◆ EXCERPTED TEXT:
Ah, that's where I found my EE girlfriend, actually. I don't think I'd have had even that without OKC.
I don't think wanting to stay permanently single makes you broken. I also don't think that you are the sole decider of what makes you a "good" boyfriend or if you need to be a "dramatically better person" to get there.

Do what makes you comfortable and what you think will make you happy and fulfilled in ten, twenty or thirty years. I felt this post made a strong case for thinking of relationships as long-term investments and although it's hard to think on that scale, that may help you with your decision of how to live your life.

In what way do you think you are a bad person? It sounds a bit as if you are carrying a baggage of possibly irrelevant morals with you (as in you don't really subscribe to those morals, but somehow feel bad for that). Perhaps you could simply find someone with compatible values?

Edit: I know several people living open relationships, polyarmory... Still not sure it can really work in the long run, but might be worth a try (both monogamy and polyarmory probably have their own problems, anyway).

I have been thinking about this too. I'm not quite social, but that's not the point. The thing is, I'm afraid I can't bear another person in my life (living in the same house/room and sharing the same moments).

Well, I have been living alone now for 1.5 years; and let me tell you: It's really great. What you need is to get over the "You need to socialize" thing. That socializing will prevent from getting you depressed, and all that crap.

What you need to do is to figure out alternative channels. I use forums, news sites, and I still have 3 friends that I meet a few times per month.

◆ SUPPLIED MATERIAL:
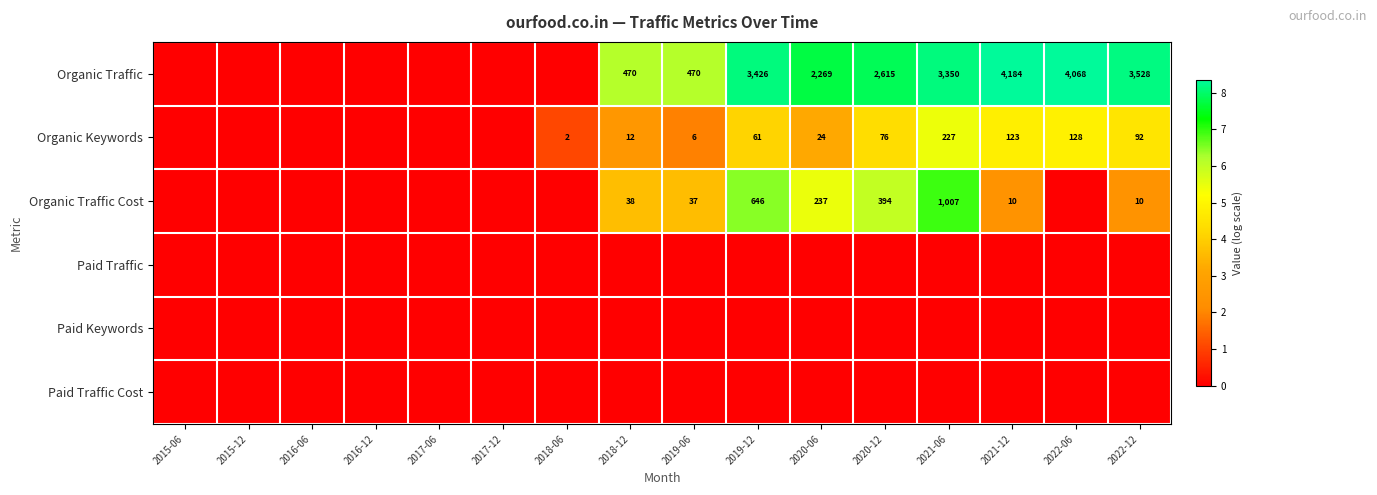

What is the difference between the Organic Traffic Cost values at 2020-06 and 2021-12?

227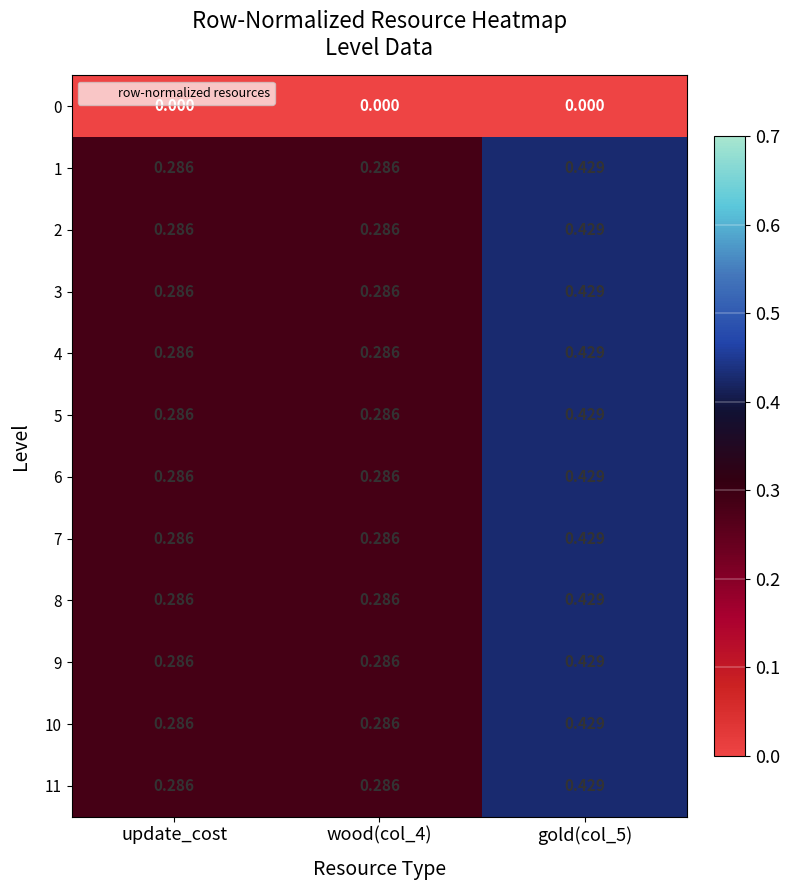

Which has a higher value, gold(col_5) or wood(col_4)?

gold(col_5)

◆ YOUR ASSIGNMENT: From the forum comments on staying single, write out the stretch from "Do what makes" through "with compatible values?" word for word.

◆ COMPLETED TASK:
Do what makes you comfortable and what you think will make you happy and fulfilled in ten, twenty or thirty years. I felt this post made a strong case for thinking of relationships as long-term investments and although it's hard to think on that scale, that may help you with your decision of how to live your life.

In what way do you think you are a bad person? It sounds a bit as if you are carrying a baggage of possibly irrelevant morals with you (as in you don't really subscribe to those morals, but somehow feel bad for that). Perhaps you could simply find someone with compatible values?